• **Directions**
Reproduce the rows below with every occurrence of "Controller" replaced by "Handler", leaving all other text unchanged. Omit the pictures from your output.

• **Dataset content**
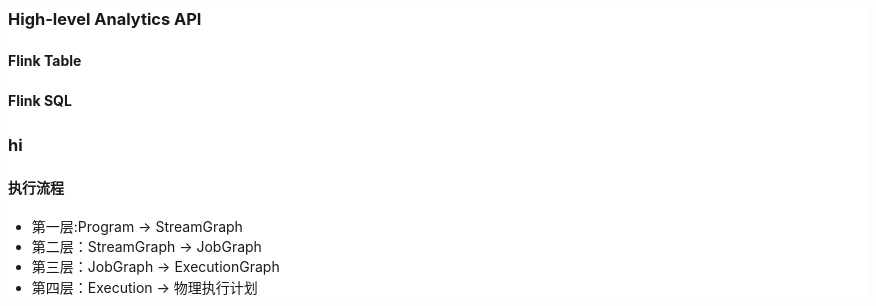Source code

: 



###  High-level Analytics API


####  Flink Table
#### Flink SQL


### hi

#### 执行流程


* 第⼀层:Program -> StreamGraph 
* 第⼆层：StreamGraph -> JobGraph 
* 第三层：JobGraph -> ExecutionGraph 
* 第四层：Execution -> 物理执⾏计划

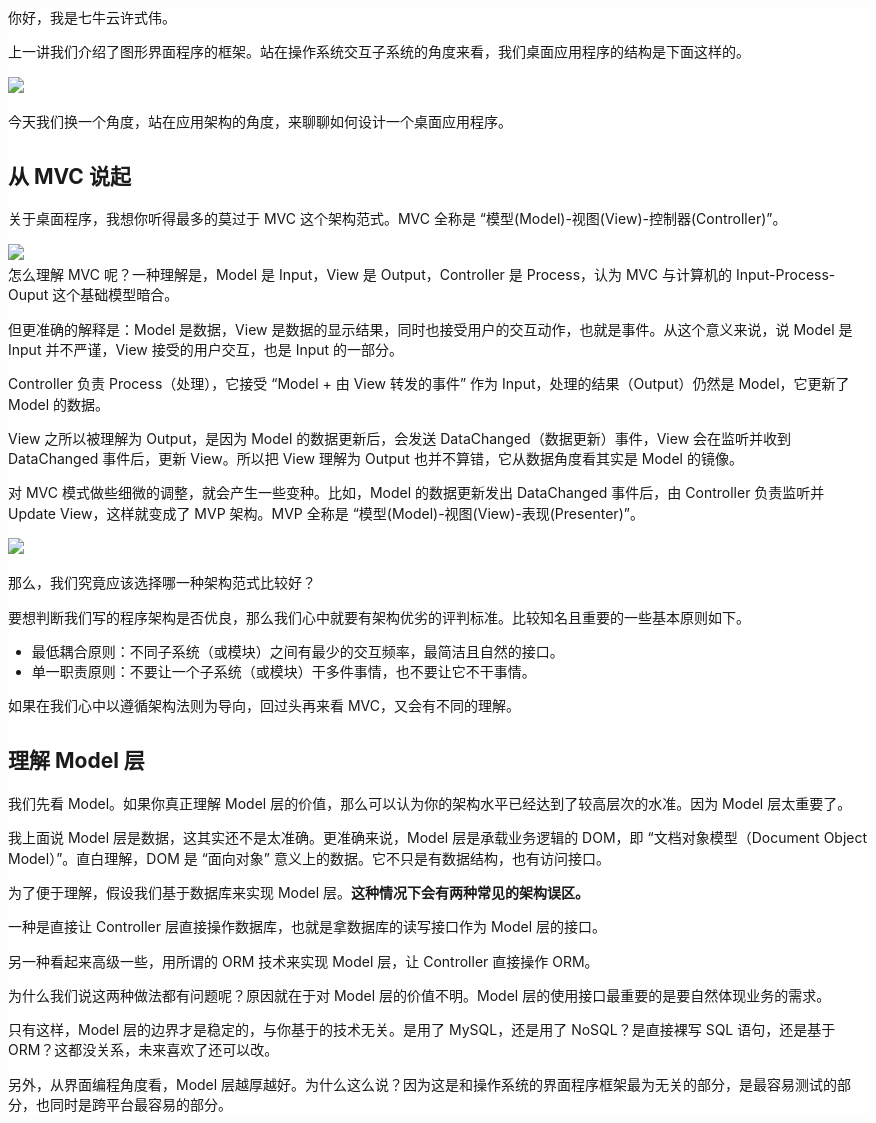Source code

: 你好，我是七牛云许式伟。

上一讲我们介绍了图形界面程序的框架。站在操作系统交互子系统的角度来看，我们桌面应用程序的结构是下面这样的。

![](https://static001.geekbang.org/resource/image/ea/af/ea2f8918fd742bba48ba2897267c1daf.png?wh=1440%2A810)

今天我们换一个角度，站在应用架构的角度，来聊聊如何设计一个桌面应用程序。

## 从 MVC 说起

关于桌面程序，我想你听得最多的莫过于 MVC 这个架构范式。MVC 全称是 “模型(Model)-视图(View)-控制器(Controller)”。

![](https://static001.geekbang.org/resource/image/32/cb/32c7df68c3f5d11a0a32f80d7c3a42cb.png?wh=1440%2A810)  
怎么理解 MVC 呢？一种理解是，Model 是 Input，View 是 Output，Controller 是 Process，认为 MVC 与计算机的 Input-Process-Ouput 这个基础模型暗合。

但更准确的解释是：Model 是数据，View 是数据的显示结果，同时也接受用户的交互动作，也就是事件。从这个意义来说，说 Model 是 Input 并不严谨，View 接受的用户交互，也是 Input 的一部分。

Controller 负责 Process（处理），它接受 “Model + 由 View 转发的事件” 作为 Input，处理的结果（Output）仍然是 Model，它更新了 Model 的数据。

View 之所以被理解为 Output，是因为 Model 的数据更新后，会发送 DataChanged（数据更新）事件，View 会在监听并收到 DataChanged 事件后，更新 View。所以把 View 理解为 Output 也并不算错，它从数据角度看其实是 Model 的镜像。

对 MVC 模式做些细微的调整，就会产生一些变种。比如，Model 的数据更新发出 DataChanged 事件后，由 Controller 负责监听并 Update View，这样就变成了 MVP 架构。MVP 全称是 “模型(Model)-视图(View)-表现(Presenter)”。

![](https://static001.geekbang.org/resource/image/01/b3/017f2f7974febde6f4ddd917481ba1b3.png?wh=1440%2A810)

那么，我们究竟应该选择哪一种架构范式比较好？

要想判断我们写的程序架构是否优良，那么我们心中就要有架构优劣的评判标准。比较知名且重要的一些基本原则如下。

- 最低耦合原则：不同子系统（或模块）之间有最少的交互频率，最简洁且自然的接口。
- 单一职责原则：不要让一个子系统（或模块）干多件事情，也不要让它不干事情。

如果在我们心中以遵循架构法则为导向，回过头再来看 MVC，又会有不同的理解。

## 理解 Model 层

我们先看 Model。如果你真正理解 Model 层的价值，那么可以认为你的架构水平已经达到了较高层次的水准。因为 Model 层太重要了。

我上面说 Model 层是数据，这其实还不是太准确。更准确来说，Model 层是承载业务逻辑的 DOM，即 “文档对象模型（Document Object Model）”。直白理解，DOM 是 “面向对象” 意义上的数据。它不只是有数据结构，也有访问接口。

为了便于理解，假设我们基于数据库来实现 Model 层。**这种情况下会有两种常见的架构误区。**

一种是直接让 Controller 层直接操作数据库，也就是拿数据库的读写接口作为 Model 层的接口。

另一种看起来高级一些，用所谓的 ORM 技术来实现 Model 层，让 Controller 直接操作 ORM。

为什么我们说这两种做法都有问题呢？原因就在于对 Model 层的价值不明。Model 层的使用接口最重要的是要自然体现业务的需求。

只有这样，Model 层的边界才是稳定的，与你基于的技术无关。是用了 MySQL，还是用了 NoSQL？是直接裸写 SQL 语句，还是基于 ORM？这都没关系，未来喜欢了还可以改。

另外，从界面编程角度看，Model 层越厚越好。为什么这么说？因为这是和操作系统的界面程序框架最为无关的部分，是最容易测试的部分，也同时是跨平台最容易的部分。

• **Answer area**
Source code

: 



###  High-level Analytics API


####  Flink Table
#### Flink SQL


### hi

#### 执行流程


* 第⼀层:Program -> StreamGraph 
* 第⼆层：StreamGraph -> JobGraph 
* 第三层：JobGraph -> ExecutionGraph 
* 第四层：Execution -> 物理执⾏计划

Source code

: 你好，我是七牛云许式伟。

上一讲我们介绍了图形界面程序的框架。站在操作系统交互子系统的角度来看，我们桌面应用程序的结构是下面这样的。

![](https://static001.geekbang.org/resource/image/ea/af/ea2f8918fd742bba48ba2897267c1daf.png?wh=1440%2A810)

今天我们换一个角度，站在应用架构的角度，来聊聊如何设计一个桌面应用程序。

## 从 MVC 说起

关于桌面程序，我想你听得最多的莫过于 MVC 这个架构范式。MVC 全称是 “模型(Model)-视图(View)-控制器(Handler)”。

![](https://static001.geekbang.org/resource/image/32/cb/32c7df68c3f5d11a0a32f80d7c3a42cb.png?wh=1440%2A810)  
怎么理解 MVC 呢？一种理解是，Model 是 Input，View 是 Output，Handler 是 Process，认为 MVC 与计算机的 Input-Process-Ouput 这个基础模型暗合。

但更准确的解释是：Model 是数据，View 是数据的显示结果，同时也接受用户的交互动作，也就是事件。从这个意义来说，说 Model 是 Input 并不严谨，View 接受的用户交互，也是 Input 的一部分。

Handler 负责 Process（处理），它接受 “Model + 由 View 转发的事件” 作为 Input，处理的结果（Output）仍然是 Model，它更新了 Model 的数据。

View 之所以被理解为 Output，是因为 Model 的数据更新后，会发送 DataChanged（数据更新）事件，View 会在监听并收到 DataChanged 事件后，更新 View。所以把 View 理解为 Output 也并不算错，它从数据角度看其实是 Model 的镜像。

对 MVC 模式做些细微的调整，就会产生一些变种。比如，Model 的数据更新发出 DataChanged 事件后，由 Handler 负责监听并 Update View，这样就变成了 MVP 架构。MVP 全称是 “模型(Model)-视图(View)-表现(Presenter)”。

![](https://static001.geekbang.org/resource/image/01/b3/017f2f7974febde6f4ddd917481ba1b3.png?wh=1440%2A810)

那么，我们究竟应该选择哪一种架构范式比较好？

要想判断我们写的程序架构是否优良，那么我们心中就要有架构优劣的评判标准。比较知名且重要的一些基本原则如下。

- 最低耦合原则：不同子系统（或模块）之间有最少的交互频率，最简洁且自然的接口。
- 单一职责原则：不要让一个子系统（或模块）干多件事情，也不要让它不干事情。

如果在我们心中以遵循架构法则为导向，回过头再来看 MVC，又会有不同的理解。

## 理解 Model 层

我们先看 Model。如果你真正理解 Model 层的价值，那么可以认为你的架构水平已经达到了较高层次的水准。因为 Model 层太重要了。

我上面说 Model 层是数据，这其实还不是太准确。更准确来说，Model 层是承载业务逻辑的 DOM，即 “文档对象模型（Document Object Model）”。直白理解，DOM 是 “面向对象” 意义上的数据。它不只是有数据结构，也有访问接口。

为了便于理解，假设我们基于数据库来实现 Model 层。**这种情况下会有两种常见的架构误区。**

一种是直接让 Handler 层直接操作数据库，也就是拿数据库的读写接口作为 Model 层的接口。

另一种看起来高级一些，用所谓的 ORM 技术来实现 Model 层，让 Handler 直接操作 ORM。

为什么我们说这两种做法都有问题呢？原因就在于对 Model 层的价值不明。Model 层的使用接口最重要的是要自然体现业务的需求。

只有这样，Model 层的边界才是稳定的，与你基于的技术无关。是用了 MySQL，还是用了 NoSQL？是直接裸写 SQL 语句，还是基于 ORM？这都没关系，未来喜欢了还可以改。

另外，从界面编程角度看，Model 层越厚越好。为什么这么说？因为这是和操作系统的界面程序框架最为无关的部分，是最容易测试的部分，也同时是跨平台最容易的部分。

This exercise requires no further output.